Nothing has changed just because aircraft now have LCD displays.

It is time to go back to basics, to re-discover pride in precision manual instrument flying, and regain that skill which no pilot truly believes s/he has lost, but which automated flying has stolen away silently, like a thief in the night.

PS: Good blind flying is not a stick-and-rudder skill, it’s a cognitive skill.

 

 

 

 

 

Flydubai accident update from MAK

David Learmount Uncategorized , , , , , , ,

Russian accident investigator MAK has released preliminary information from the flight data recorder suggesting that there was no mechanical or aircraft systems fault in the Flydubai Boeing 737-800 at the time it appeared to go out of control and crash on final approach to Rostov on Don (see details in blog entry for 20 March).

Also since the previous blog story was written, video imagery has been released indicating that the final trajectory of the aircraft to impact was a nose-down high speed dive, which matches closely the flight profile of a Tatarstan Airlines 737-500 before it crashed on approach to Kazan, Russia in November 2013 (see also 20 March story for details).

If the MAK confirms these details in a fuller release soon it will highlight a need for the industry to train crews better for all-engines go-around manoeuvres because of the potentially dangerous combination – especially at night or in IMC – of the strong pitch-up moment caused by go-around power from underslung engines, plus “somatogravic illusion” in the pilots. Somatogravic illusion is the feeling induced by rapid forward acceleration that the nose has pitched up when it has not.
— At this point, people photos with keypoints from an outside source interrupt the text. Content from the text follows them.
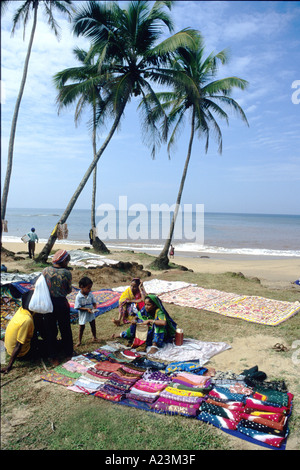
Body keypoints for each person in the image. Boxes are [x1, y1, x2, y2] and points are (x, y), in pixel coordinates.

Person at [42, 249, 73, 365]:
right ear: (64, 260)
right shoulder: (66, 273)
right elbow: (69, 290)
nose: (68, 263)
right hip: (61, 303)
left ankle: (53, 356)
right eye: (67, 261)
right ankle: (68, 353)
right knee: (65, 329)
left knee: (50, 330)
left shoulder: (45, 271)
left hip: (48, 303)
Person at [1, 291, 43, 374]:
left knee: (37, 323)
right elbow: (19, 345)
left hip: (9, 348)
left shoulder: (21, 310)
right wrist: (9, 366)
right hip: (22, 354)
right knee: (48, 348)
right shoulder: (26, 320)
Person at [75, 277, 98, 347]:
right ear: (81, 287)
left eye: (90, 288)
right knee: (82, 327)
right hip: (83, 314)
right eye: (88, 288)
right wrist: (86, 309)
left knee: (93, 324)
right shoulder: (78, 297)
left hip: (90, 312)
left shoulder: (90, 294)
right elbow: (77, 307)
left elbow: (94, 302)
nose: (90, 289)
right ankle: (79, 341)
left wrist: (94, 306)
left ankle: (94, 337)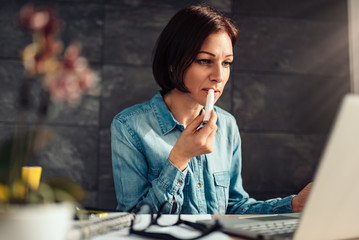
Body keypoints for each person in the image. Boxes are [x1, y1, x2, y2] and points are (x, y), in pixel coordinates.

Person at [111, 5, 311, 214]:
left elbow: (234, 207)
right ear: (172, 62)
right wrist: (179, 158)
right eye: (205, 61)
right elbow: (133, 220)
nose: (219, 75)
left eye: (226, 63)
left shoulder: (227, 125)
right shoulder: (129, 127)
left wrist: (293, 205)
Another factor in this lack of crew familiarity with all-engines-go-around risks is believed to be that the go-arounds most practiced during recurrent training involve an engine-out abandoned approach, in which the power, pitch-up moment, climb rate and airspeed acceleration are all much more gentle.

The Flight Safety Foundation has been alerting airlines to this risk for many years now, and some airlines have modified their recurrent training accordingly.

Pilot groups in Dubai are also alleging that crew fatigue may have played a part in this accident. If this is true, it will emerge in the MAK final report.